Citizens and environmental groups in southern Utah held a "Walk Against Nuclear Waste" in the last week of May 2001. More than 40 individuals walked the 80 miles from Blanding (the town next to the White Mesa mill) to Moab. Cosponsoring groups included Moab-based Living Rivers, Glen Canyon Action Network, and the Sierra Club Glen Canyon Group, as well as HEAL-UTAH from Salt Lake City.

The activists fear the White Mesa site will end up in a similar mess to the bankrupt Atlas Corp.'s Moab tailings site (see WISE News Communique 514.5049,"The cost of safe drinking water: Moab as a case") where contaminated water from tailings continues to leak into the Colorado River.

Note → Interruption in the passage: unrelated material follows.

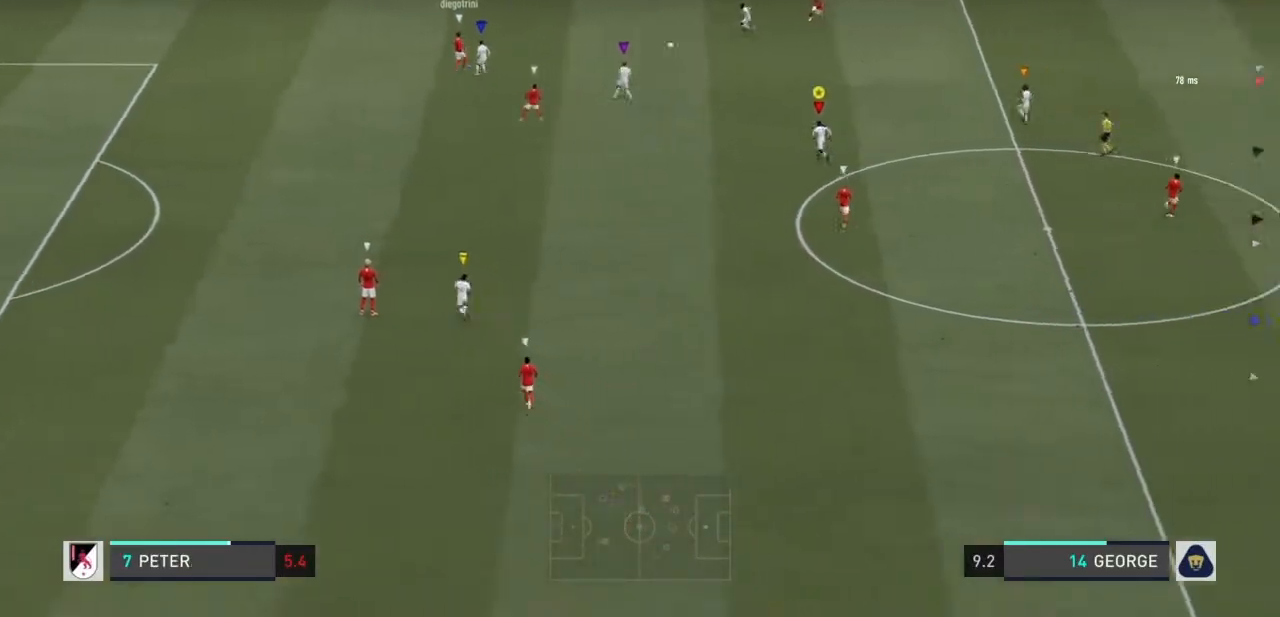
{"buttons": ["R1"], "left_stick": "up-right", "right_stick": "center", "events": [[133, "left_stick", "up"], [367, "left_stick", "up-right"]]}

As this News Communique goes to press, a bill is making its way through Congress that includes some money for planning the cleanup process and stabilizing the Moab site.

The activists demand the closure of the White Mesa mill and the cleanup of the mill site. They also oppose IUC's recent application to process radioactive lead waste from the Molycorp site in California.

Uranium mill tailings are an important though often neglected source of radiation. Over a period of 10,000 years, uranium mill tailings can contribute more to the collective radiation dose received by the population as a result of nuclear power than the reactor itself or the spent fuel (see the Nuclear Fuel Population Health Risk Calculator on the WISE Uranium web site). The use of alternate feed material containing other radioactive materials can only make this worse.